Researchers then rated the reported incidents. “Our results were largely driven by the reduction in errors attributed to communication or signout errors at the end of shift,” Dr. Mueller says.
Regionalization may have helped
The templates that doctors fill in when signing out might prompt them to warn the incoming hospitalist to watch for signs of worsening heart failure because a patient’s diuretic dose had been decreased. Or the hospitalist might alert the incoming physician that a patient has been agitated or delirious at night and might need a dose of the particular antipsychotic that previously worked well for that patient.
“The templates enable the physician to incorporate directly in the EHR things that could go wrong with that particular patient and a suggested plan for what to do about it,” Dr. Mueller says. The templated fields are designed to be edited and updated daily.
She points out that the study did not determine whether the center’s training in how to use the tool, which involved a half-day session for designated champions among the medical and nursing staff and a train-the-trainer model, had a direct impact on error reduction. That training incorporated a review of best communication practices for both verbal and written handoffs, including the structured I-PASS handoff bundle for verbal handoffs (illness severity, patient summary, action list, situation awareness and contingency plans, and synthesis by receiver) and techniques.
Dr. Mueller also notes that the handoff tool wasn’t used in isolation. Soon after the final version of Apprentice was rolled out, Brigham and Women’s implemented another large-scale quality improvement initiative: regionalizing clinical staff on the general medicine service to specific nursing units. Regionalization also put in place a one-hour overlap between the day and twilight shift (4 p.m. to midnight). That overlap helped accommodate verbal handoffs, she points out, and those staffing changes may have boosted the handoff tool’s effectiveness.
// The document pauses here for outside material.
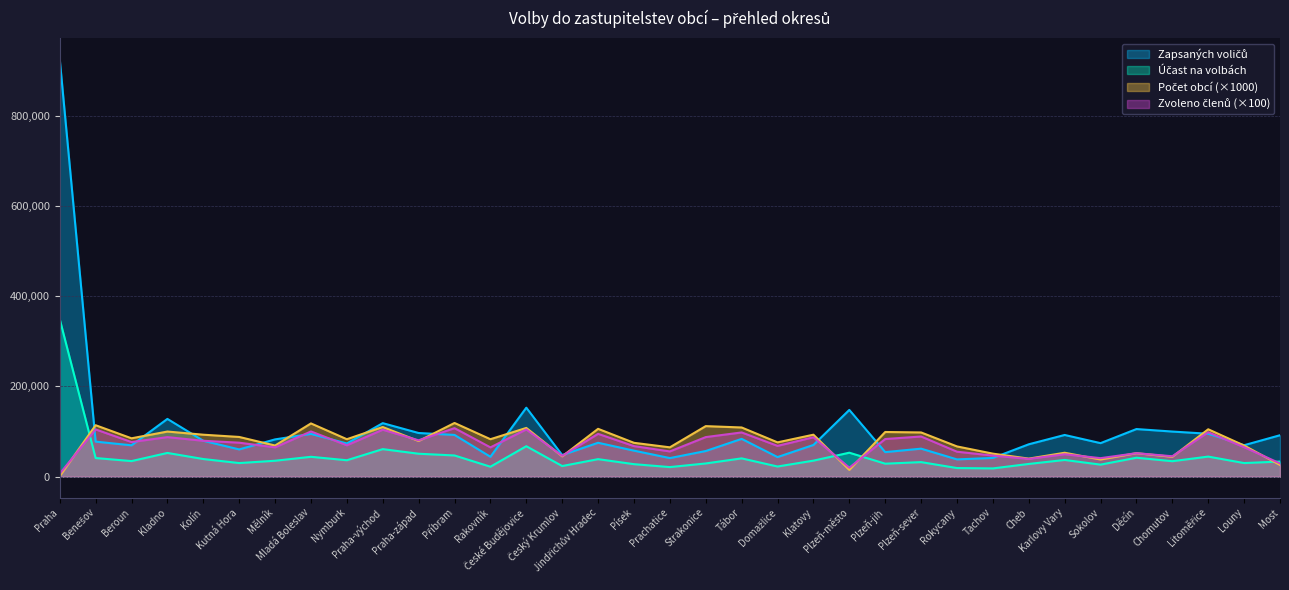

What is the sum of the Počet obcí values at Klatovy and Litoměřice?

198000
“We were pleasantly surprised when we did the analysis to see this stepwise reduction in medical error rates,” she says. While the research team didn’t study the impact of regionalization in this particular study, “I think we can speculate that error reduction was due in some part to the synergistic or additive effect of regionalization because that intervention included a lot of communication.”
Developing such a tool
The original version of Apprentice came from Massachusetts General Hospital, another Partners HealthCare facility. But use of the Apprentice application at Brigham and Women’s came to an end in 2015 when the hospital—as part of a Partners-wide conversion—switched to an Epic EMR.
Dr. Mueller points out, however, that many components of the Apprentice application, including auto-population and templated fields, were built into the hospital’s new Epic handoff portal. And like any tool related to electronic health care communication, the portal continues to evolve and is tweaked on at least a quarterly basis.
She believes that other facilities could follow her hospital’s lead and develop their own Web-based handoff tool, even if they don’t have the kind of informatics’ firepower available at Brigham and Women’s.
“Smaller hospitals often have more focused or streamlined IT departments and chains of command to get things done,” Dr. Mueller explains, “as opposed to larger institutions where it may take longer to design and implement new technologies.” In large institutions, she adds, “there are more stakeholders involved or other projects to compete with.”
As for where to start to build such a tool, here’s her advice: “Really plan for how to implement this kind of IT intervention, both in terms of how clinicians would use the tool and how you would train them to use it. Make sure any tool is actually simplifying workflow and not adding work.”
Bonnie Darves is a freelance health care writer based in Seattle.